I tap a row of dark green triangles. “Why is that nasty thing wrecking the Veil to chase us?”
He rips off his jacket. “Get changed. We’re staying in the present for a spell.”
I grab his arm. “What in the name of sanity just happened to you?”
Sion pauses and then curves his hands around my waist. “Swear on Alfie’s bark, I don’t know.” He crosses himself. “I’ve never seen such hellfire in my traveling.”
“The shadow, the man in robes who hurt you, you called him Father?”
Sion’s hands cover his heart. “Truth of it, he had the look of Father Colm I told you about.”
With the robes and cap, the shadow did match the childhood imaginings of what a priest enraged by my sins might turn into on the other side of the confessional screen. “You said you worked for Father Colm.
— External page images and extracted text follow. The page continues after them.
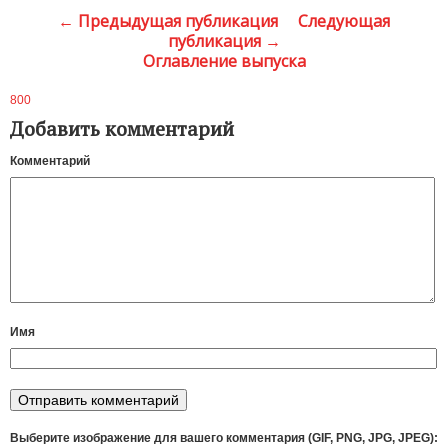
← Предыдущая публикация
Следующая
публикация →
Оглавление выпуска
800
Добавить комментарий
Комментарий
Имя
Выберите изображение для вашего комментария (GIF, PNG, JPG, JPEG):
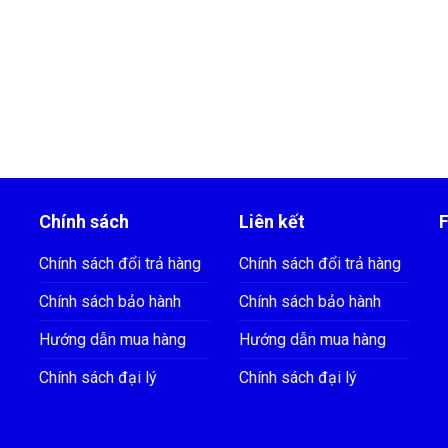
Chính sách
Liên kết
Chính sách đổi trả hàng
Chính sách đổi trả hàng
Chính sách bảo hành
Chính sách bảo hành
Hướng dẫn mua hàng
Hướng dẫn mua hàng
Chính sách đại lý
Chính sách đại lý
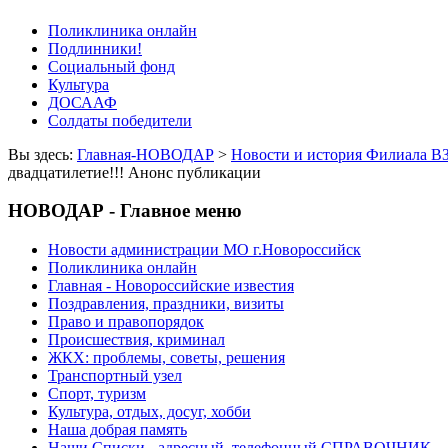
Поликлиника онлайн
Подлинники!
Социальный фонд
Культура
ДОСААФ
Солдаты победители
Вы здесь:
Главная-НОВОДАР
>
Новости и история Филиала В
двадцатилетие!!! Анонс публикации
НОВОДАР - Главное меню
Новости администрации МО г.Новороссийск
Поликлиника онлайн
Главная - Новороссийские известия
Поздравления, праздники, визиты
Право и правопорядок
Происшествия, криминал
ЖКХ: проблемы, советы, решения
Транспортный узел
Спорт, туризм
Культура, отдых, досуг, хобби
Наша добрая память
Наши Списки - адресный, телефонный СПРАВОЧНИК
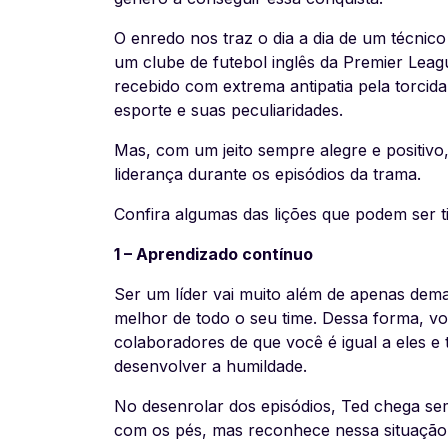
O enredo nos traz o dia a dia de um técnico
um clube de futebol inglês da Premier Lea
recebido com extrema antipatia pela torcid
esporte e suas peculiaridades.
Mas, com um jeito sempre alegre e positivo
liderança durante os episódios da trama.
Confira algumas das lições que podem ser t
1 – Aprendizado contínuo
Ser um líder vai muito além de apenas dem
melhor de todo o seu time. Dessa forma, 
colaboradores de que você é igual a eles e 
desenvolver a humildade.
No desenrolar dos episódios, Ted chega s
com os pés, mas reconhece nessa situação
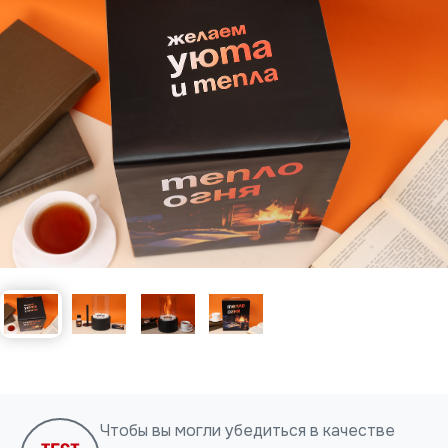
Нажимая на кнопку, я даю согласие на обработку
персональных данных
ОТПРАВИТЬ
Чтобы вы могли убедиться в качестве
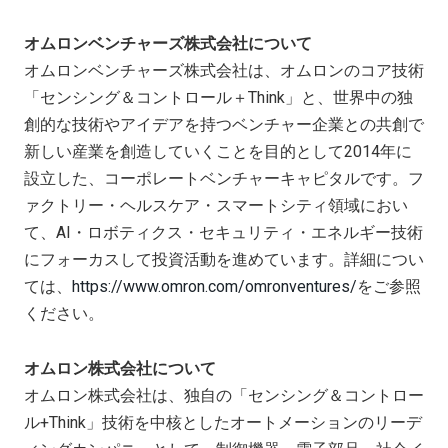
オムロンベンチャーズ株式会社について
オムロンベンチャーズ株式会社は、オムロンのコア技術
「センシング＆コントロール＋Think」と、世界中の独
創的な技術やアイデアを持つベンチャー企業との共創で
新しい産業を創造していくことを目的として2014年に
設立した、コーポレートベンチャーキャピタルです。フ
ァクトリー・ヘルスケア・スマートシティ領域におい
て、AI・ロボティクス・セキュリティ・エネルギー技術
にフォーカスして投資活動を進めています。詳細につい
ては、
https://www.omron.com/omronventures/
をご参照
ください。
オムロン株式会社について
オムロン株式会社は、独自の「センシング＆コントロー
ル+Think」技術を中核としたオートメーションのリーデ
Maybe he’s not hunting us. It could be a warning.”
Sion makes a low hum in his throat.
I’m afraid to ask the next question. “Is the Veil gone?”
Steady hands cup my face. “No. It can’t be undone. The power that created it has no equal. Since we’re close to a feast day, it’s at its thinnest, most vulnerable.” He kisses the end of my nose. “It’s but a wee stretch that’s roasted.”